Au terme des deux tours du vote électronique organisé par le Festival international de la bande dessinée d’Angoulême au cours du mois de janvier 2016, la communauté des auteur(e)s professionnel(le)s de bande dessinée a accordé la majorité de ses suffrages à Hermann, couronnant ainsi l’une des œuvres les plus emblématiques de la bande dessinée franco-belge tous publics et l’un des parcours d’auteur les plus prolifiques du 9e art européen.
De son vrai nom Hermann Huppen, Hermann est né en Belgique à Bévercé, petit village des Ardennes proche de Liège et de la frontière allemande, le 17 juillet 1938. Dessinateur et scénariste autodidacte, il se lance dans la bande dessinée au milieu des années 60 en intégrant le studio Greg, où il réalise quelques récits courts dont un épisode des Belles histoires de l’Oncle Paul. Assez rapidement, en tandem avec Greg au scénario, il conçoit à partir de 1966 la série d’aventures Bernard Prince pour l’hebdomadaire Tintin, périodique dont on a un peu oublié aujourd’hui la dimension à la fois populaire, moderne et souvent novatrice.
D’emblée, Hermann pose dans cette série réaliste les bases de ce qui s’imposera bientôt comme son style, sa marque : une bande dessinée physique et intense, parfois presque violente, un sens consommé des ambiances, un talent peu commun pour suggérer les matières, une énergie omniprésente. La vitalité d’Hermann devient le signe distinctif de l’empreinte, éminemment personnelle, qui le distinguera pour toujours du reste de ses confrères.
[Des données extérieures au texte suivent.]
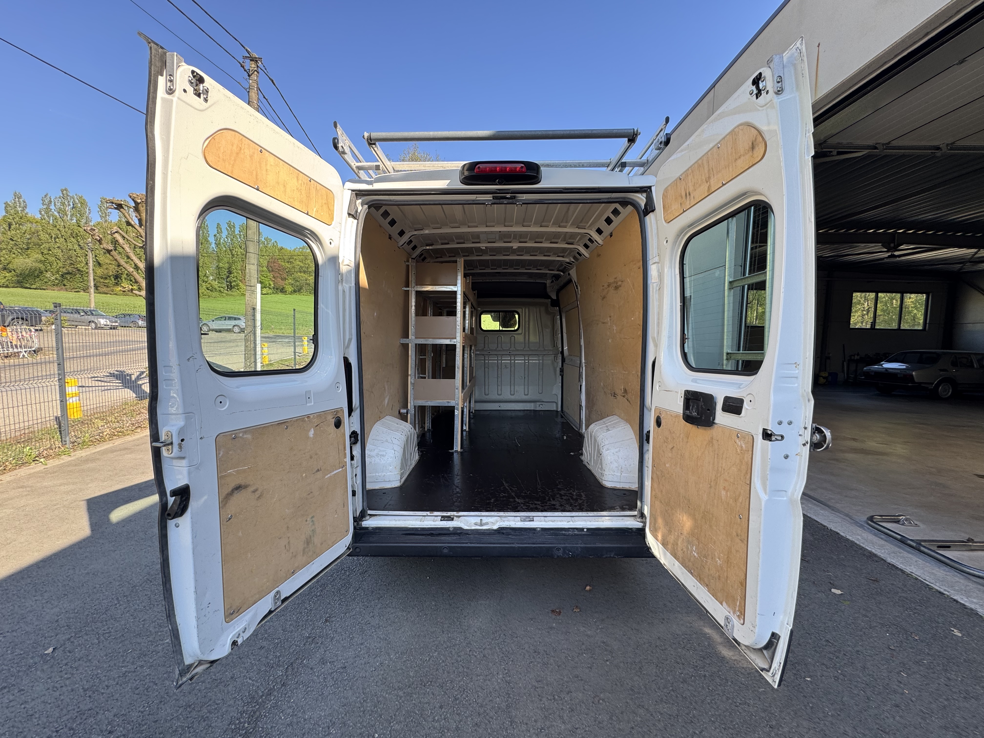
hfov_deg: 102.1
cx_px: 492
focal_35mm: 14
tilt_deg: -3.8
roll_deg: -0.6
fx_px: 398
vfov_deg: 85.7
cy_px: 369
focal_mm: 2.22
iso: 40
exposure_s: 1/207
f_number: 2.2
Dès lors, installé dans la faveur des lecteurs de tous âges grâce au succès immédiat de Bernard Prince (une douzaine d’albums égrenés au fil des années 70 aux éditions du Lombard), Hermann s’essaie tour à tour à presque tous les registres, tous les sujets, avec un appétit boulimique et un égal bonheur. L’Histoire antique avec le scénariste Jean-Luc Vernal dans Jugurtha ou plus tard médiévale et en solo dans Les Tours de Bois-Maury (dix volumes chez Glénat), le western à nouveau en tandem avec Greg dans le remarquable Comanche (une dizaine de titres également au Lombard), sans oublier la science-fiction, incontournable dans la bande dessinée des années 70 et 80, avec ce qui reste peut-être sa série fétiche dans l’esprit d’innombrables lecteurs : Jeremiah. Seul aux commandes de cette œuvre fleuve (près de 35 volumes successivement parus chez Fleurus, Hachette, Novedi et Dupuis, et aujourd’hui tous repris chez Dupuis), Hermann déploie une peinture saisissante et pessimiste d’une Amérique du futur dévastée, cruelle, où des personnages sauvages souvent dénués de toute morale s’affrontent, sans but, dans les décombres d’un monde en déréliction.
Sur le plan technique, une transition importante s’opère lorsque Hermann délaisse la plume pour l’aquarelle. Il développe dès lors une esthétique différente, où la hachure et l’épaisseur du trait cèdent le pas aux masses de couleur et où le travail de lumière, auparavant sculpté avec des rehauts de plume, va se retrouver désormais porté par l’intensité de l’aquarelle.
Définitivement consacré comme une valeur majeure de la bande dessinée réaliste d’aventures et d’action, et toujours habité par la fièvre de dessiner sans relâche, Hermann privilégie à partir des années 90 les one shot (Missié Vandisandi, Sarajevo Tango, On a tué Wild Bill, parmi beaucoup d’autres, pour la plupart publiés chez Dupuis et au Lombard), de plus en plus souvent en tandem avec son fils Yves H., qui prend désormais en charge de nombreux scénarios. Leur collaboration ne fera que se renforcer au fil des années puis des décennies, permettant à Hermann de nourrir sa curiosité en explorant sans relâche de nouveaux univers, du thriller aux intrigues géopolitiques en passant par le fantastique, la piraterie, les figures historiques ou les évocations du XXeNourri de la fidélité de ses lecteurs comme de ses éditeurs de toujours, son parcours exceptionnellement fécond se poursuit encore aujourd’hui.